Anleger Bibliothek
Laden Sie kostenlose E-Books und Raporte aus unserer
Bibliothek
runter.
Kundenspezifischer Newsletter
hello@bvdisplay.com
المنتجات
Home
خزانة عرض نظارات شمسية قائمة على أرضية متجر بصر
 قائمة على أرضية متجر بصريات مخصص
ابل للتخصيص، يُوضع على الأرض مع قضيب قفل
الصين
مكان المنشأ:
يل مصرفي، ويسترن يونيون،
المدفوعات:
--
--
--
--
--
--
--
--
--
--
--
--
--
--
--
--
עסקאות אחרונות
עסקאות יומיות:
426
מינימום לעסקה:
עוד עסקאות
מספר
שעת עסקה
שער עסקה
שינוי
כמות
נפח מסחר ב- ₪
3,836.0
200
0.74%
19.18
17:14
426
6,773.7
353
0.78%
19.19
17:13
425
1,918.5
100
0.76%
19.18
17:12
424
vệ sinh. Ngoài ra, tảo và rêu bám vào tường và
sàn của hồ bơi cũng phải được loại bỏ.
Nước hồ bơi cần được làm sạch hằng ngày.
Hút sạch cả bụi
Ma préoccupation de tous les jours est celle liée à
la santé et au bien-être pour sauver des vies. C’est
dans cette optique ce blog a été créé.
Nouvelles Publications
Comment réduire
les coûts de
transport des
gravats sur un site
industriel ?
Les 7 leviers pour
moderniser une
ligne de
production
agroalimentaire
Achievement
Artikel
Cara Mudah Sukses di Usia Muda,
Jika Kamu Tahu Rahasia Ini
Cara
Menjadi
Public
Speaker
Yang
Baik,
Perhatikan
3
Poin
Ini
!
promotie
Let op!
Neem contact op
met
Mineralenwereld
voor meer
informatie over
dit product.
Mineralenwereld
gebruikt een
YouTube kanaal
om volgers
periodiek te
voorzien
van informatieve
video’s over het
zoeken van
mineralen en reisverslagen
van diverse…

____________________

Goal of the exercise >>
Please copy out every line of the rows above word for word, without changing, adding, or dropping anything.

Task response >>
Anleger Bibliothek
Laden Sie kostenlose E-Books und Raporte aus unserer
Bibliothek
runter.
Kundenspezifischer Newsletter
hello@bvdisplay.com
المنتجات
Home
خزانة عرض نظارات شمسية قائمة على أرضية متجر بصر
 قائمة على أرضية متجر بصريات مخصص
ابل للتخصيص، يُوضع على الأرض مع قضيب قفل
الصين
مكان المنشأ:
يل مصرفي، ويسترن يونيون،
المدفوعات:
--
--
--
--
--
--
--
--
--
--
--
--
--
--
--
--
עסקאות אחרונות
עסקאות יומיות:
426
מינימום לעסקה:
עוד עסקאות
מספר
שעת עסקה
שער עסקה
שינוי
כמות
נפח מסחר ב- ₪
3,836.0
200
0.74%
19.18
17:14
426
6,773.7
353
0.78%
19.19
17:13
425
1,918.5
100
0.76%
19.18
17:12
424
vệ sinh. Ngoài ra, tảo và rêu bám vào tường và
sàn của hồ bơi cũng phải được loại bỏ.
Nước hồ bơi cần được làm sạch hằng ngày.
Hút sạch cả bụi
Ma préoccupation de tous les jours est celle liée à
la santé et au bien-être pour sauver des vies. C’est
dans cette optique ce blog a été créé.
Nouvelles Publications
Comment réduire
les coûts de
transport des
gravats sur un site
industriel ?
Les 7 leviers pour
moderniser une
ligne de
production
agroalimentaire
Achievement
Artikel
Cara Mudah Sukses di Usia Muda,
Jika Kamu Tahu Rahasia Ini
Cara
Menjadi
Public
Speaker
Yang
Baik,
Perhatikan
3
Poin
Ini
!
promotie
Let op!
Neem contact op
met
Mineralenwereld
voor meer
informatie over
dit product.
Mineralenwereld
gebruikt een
YouTube kanaal
om volgers
periodiek te
voorzien
van informatieve
video’s over het
zoeken van
mineralen en reisverslagen
van diverse…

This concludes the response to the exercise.